Sigh

Heir to Despair

BY Max MorinPublished Nov 14, 2018

9
Japanese symphonic metal with a progressive twist, like Jethro Tull meets Behemoth? For those who felt even the slightest intrigue at that description, you've just found your album of the year. Strange doesn't even begin to describe Heir to Despair, but it's not long before words like avant-garde, unique and unprecedented get thrown around. Sigh have never been close to predictable, but when Mirai Kawashima says that a record is about "insanity," it's time to buckle up — it's about to get weird.
 
Most of this music is so overwhelming complex, you'll forget that 90 percent of the lyrics are in Japanese. Old-school prog bands were never afraid to dabble in Eastern instrumentation, but seven-minute opener "Aletheia" is clearly rooted in Japanese music with progressive metal influence, not the other way around. Those seeking cuts from the band that wrote 2012's In Somniphobia can enjoy "Homo Homini Lupus" and "In Memories Delusional." But it's the album centerpieces of "Heresy I: Oblivium" "II: Acosmism" and "III: Sub Species Aeternitatis" that slither through sounding like Massive Attack, King Crimson, St.
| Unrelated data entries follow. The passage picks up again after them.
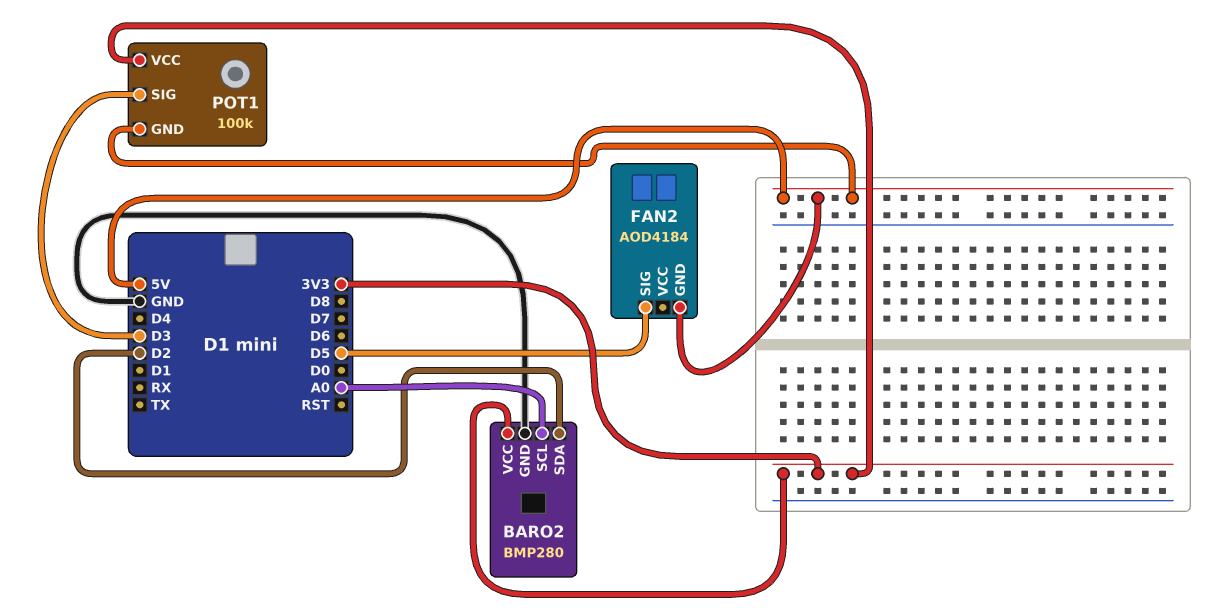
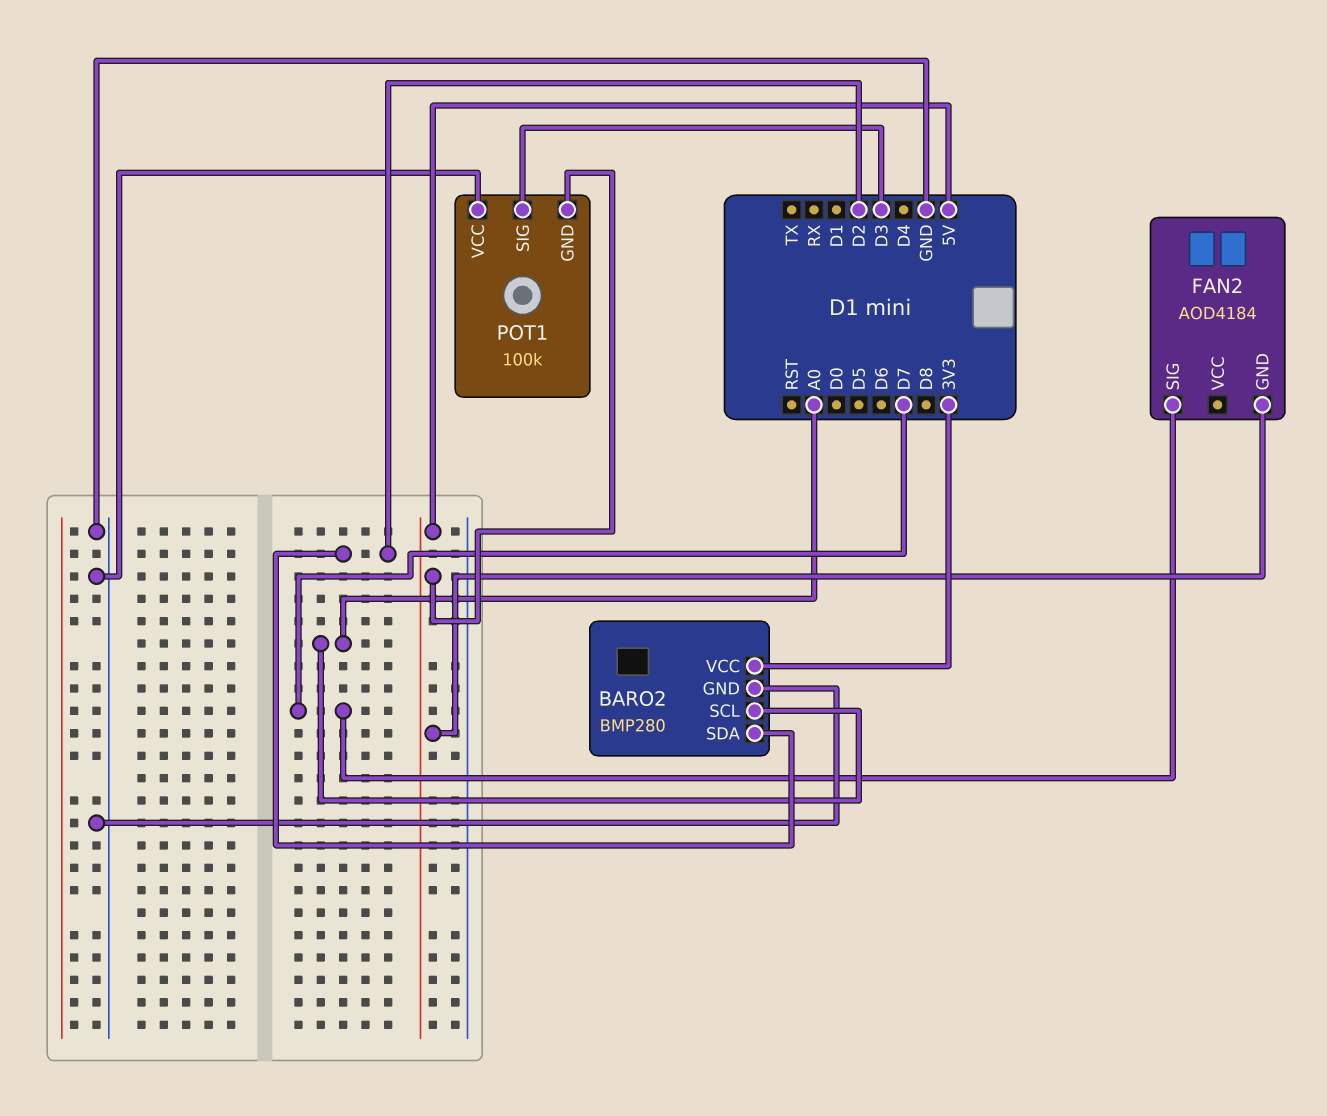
FAN2 pin SIG: D5 -> D7
POT1 pin VCC: 3V3 -> GND

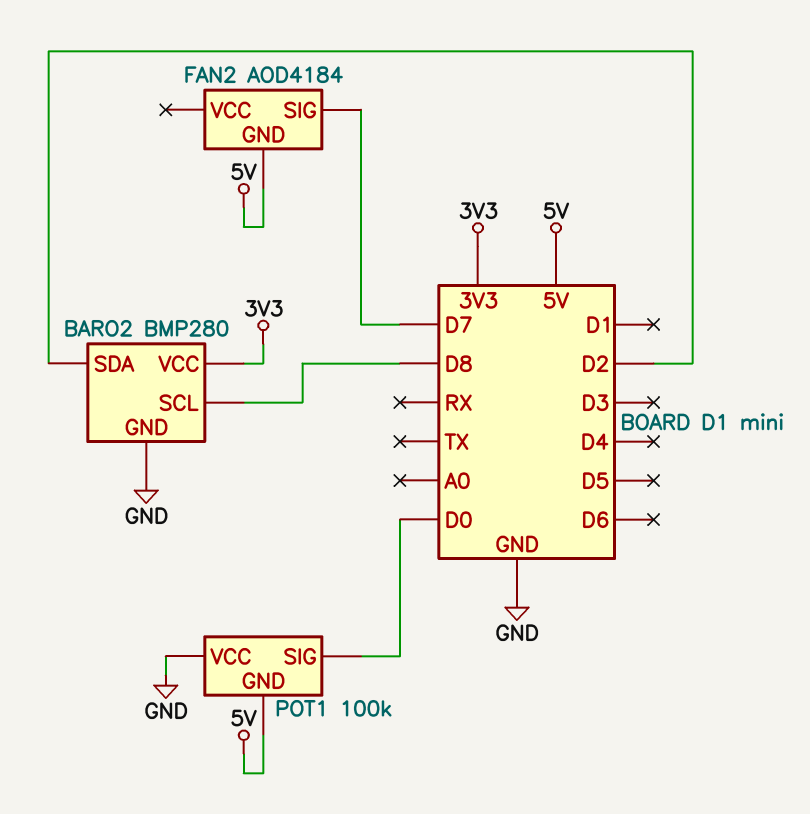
BARO2 pin SCL: A0 -> D8
POT1 pin SIG: D3 -> D0

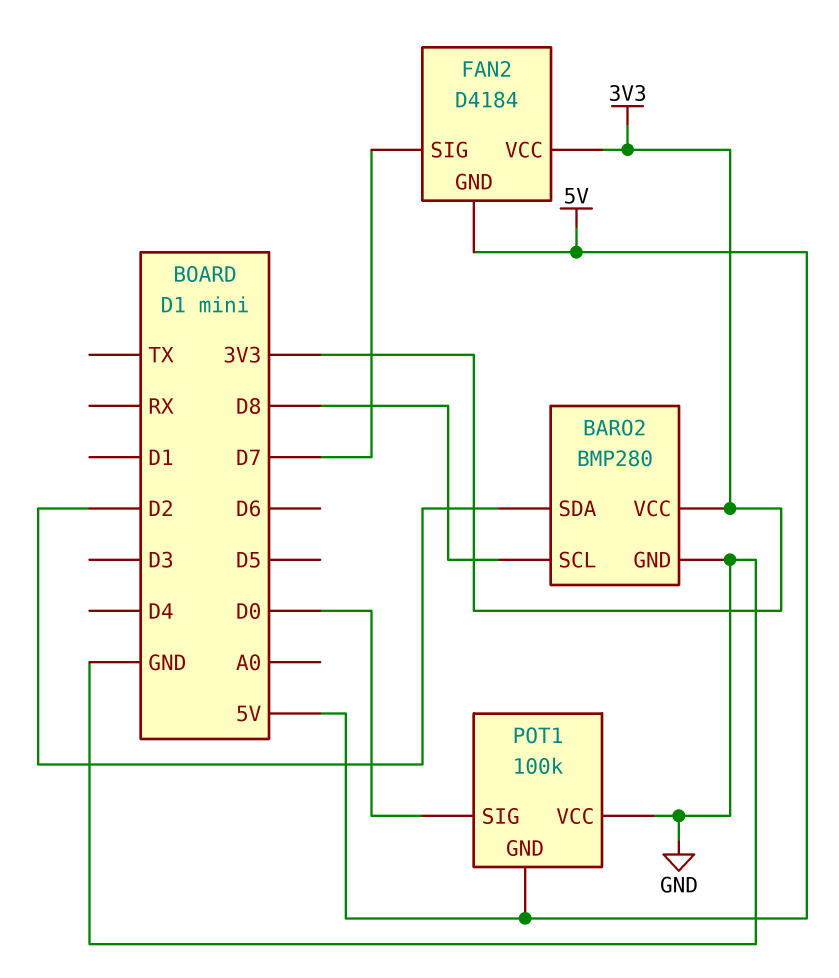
FAN2: AOD4184 -> D4184
FAN2 pin VCC: none -> 3V3

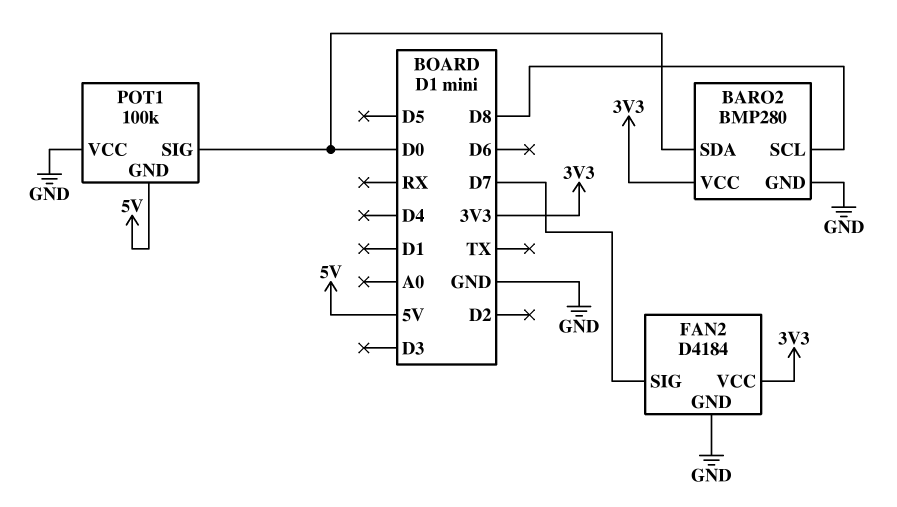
BARO2 pin SDA: D2 -> D0
FAN2 pin GND: 5V -> GND

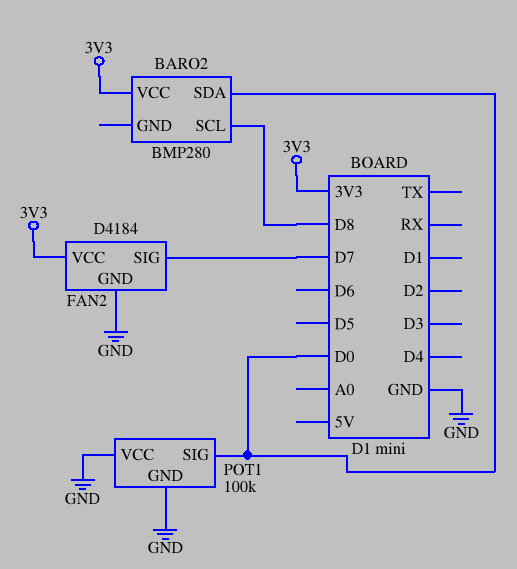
BARO2 pin GND: GND -> none
POT1 pin GND: 5V -> GND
Vincent and John Carpenter over a three-song arc that will leave listeners baffled and exhilarated.
 
By nailing prog rock, epic metal and Japanese traditional music, Sigh have probably dug themselves into a niche that could be impossible to get out of. But if any album could, it's Heir to Despair. It's the sound of a '70s echo being reverberated back to 2018. One of the year's most challenging releases, to be sure.